- _Directive_: Arrange the records below as a Markdown table with the columns "Row" and "Record text," giving each nonblank line its own numbered row. Leave the pictures out of the answer.

━━━━━━━━

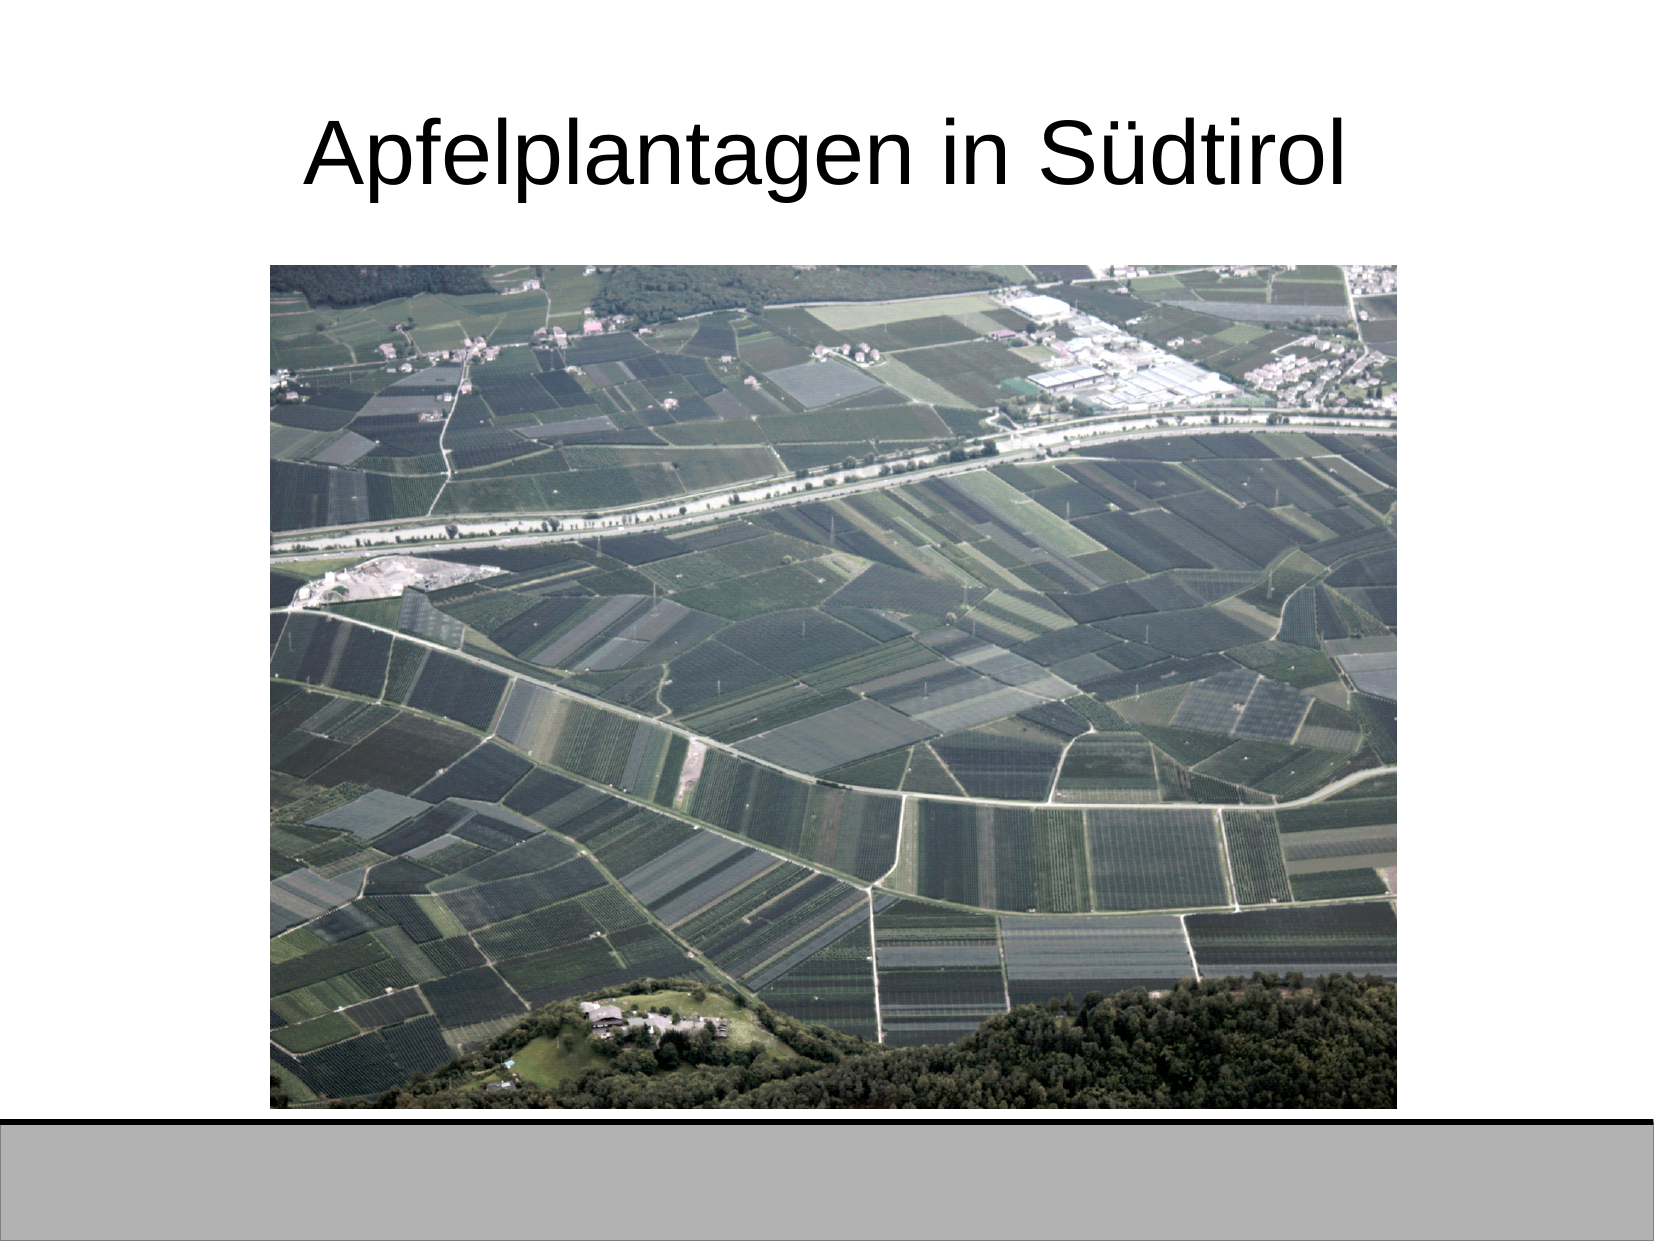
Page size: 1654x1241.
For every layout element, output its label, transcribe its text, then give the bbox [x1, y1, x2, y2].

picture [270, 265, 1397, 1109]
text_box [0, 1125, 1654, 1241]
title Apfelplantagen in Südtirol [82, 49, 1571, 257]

━━━━━━━━

- _Answer_:
| Row | Record text |
|---|---|
| 1 | Page size: 1654x1241. |
| 2 | For every layout element, output its label, transcribe its text, then give the bbox [x1, y1, x2, y2]. |
| 3 | picture [270, 265, 1397, 1109] |
| 4 | text_box [0, 1125, 1654, 1241] |
| 5 | title Apfelplantagen in Südtirol [82, 49, 1571, 257] |